The most ambitious of the new venues is San Giacomo, where collector and arts patron Patrizia Sandretto Re Rebaudengo’s years-long redevelopment will open on 7 May. The restored Napoleonic-era powder magazines, unused since the 1960s, have been converted into exhibition spaces. The inaugural program will feature Matt Copson’s first Italian solo exhibition, centered on installations that use theatrical devices to consider life cycles and existential questions, alongside a concurrent group show drawn from the Sandretto Re Rebaudengo collection. Several works in that presentation are site-specific commissions shaped by the island’s shifting ecology.
Another project, Melissa McGill’s Marea, will bring around 100 paintings to Corte Nova from 30 April to 10 May. Created with residents and students from Università Iuav di Venezia, the works will be strung above the street between the Biennale Gardens and the Arsenale. Rendered in lagoon blues and greens, the installation turns a familiar domestic scene into a civic gesture, linking Venice’s visual identity to the rising tides and climate pressures that threaten it. Support from the Italian National Commission for Unesco and the Italian Ambassador to the US underscores the project’s public urgency.

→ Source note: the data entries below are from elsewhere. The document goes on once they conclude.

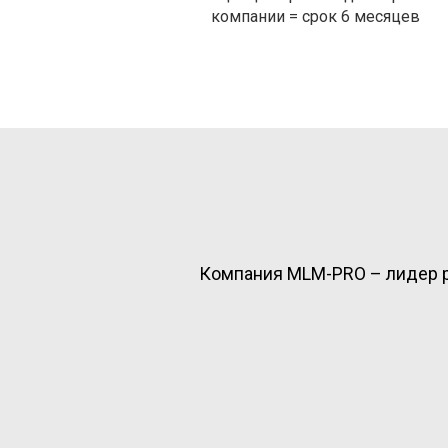
компании = срок 6 месяцев
Компания MLM-PRO – лидер р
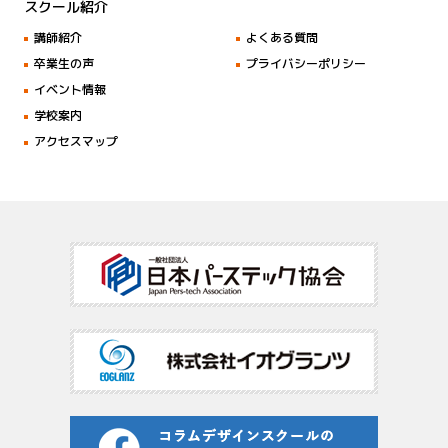
スクール紹介
講師紹介
よくある質問
卒業生の声
プライバシーポリシー
イベント情報
学校案内
アクセスマップ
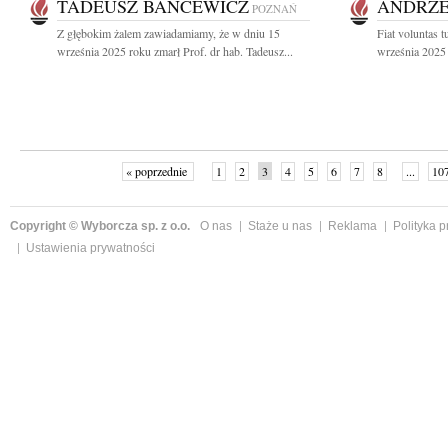
TADEUSZ BANCEWICZ
ANDRZE
POZNAŃ
Z głębokim żalem zawiadamiamy, że w dniu 15
Fiat voluntas 
września 2025 roku zmarł Prof. dr hab. Tadeusz...
września 2025 
« poprzednie
1
2
3
4
5
6
7
8
...
10
Copyright © Wyborcza sp. z o.o.
O nas
Staże u nas
Reklama
Polityka 
Ustawienia prywatności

Dale Chihuly also returns to Venice with Chihuly: Venice 2026, opening on 5 May at the Istituto Veneto di Scienze, Lettere ed Arti and running until 14 November. The exhibition combines institutional framing with spectacle, including three monumental installations along the Grand Canal visible from the Accademia Bridge. Among them is Gold Tower (2025), installed in Palazzo Franchetti and rising 30 feet with undulating, luminous forms. Presented by Pilchuck Glass School and the Frederik Meijer Gardens and Sculpture Park, the project revisits the artist’s 1990s Venetian chapter.
Wallace Chan’s Vessels of Other Worlds opens on 8 May in the Chapel of Santa Maria della Pietà and continues through 18 October. The installation features three titanium sculptures modeled on Olea Sancta vessels, with suspended elements that suggest oil droplets in motion. A parallel exhibition will open on 18 July at the Long Museum in Shanghai, extending the project into a transcontinental dialogue.
Together, these projects suggest that Venice’s Biennale season is becoming less a single event than a dispersed cultural geography, one in which the city itself remains the central medium.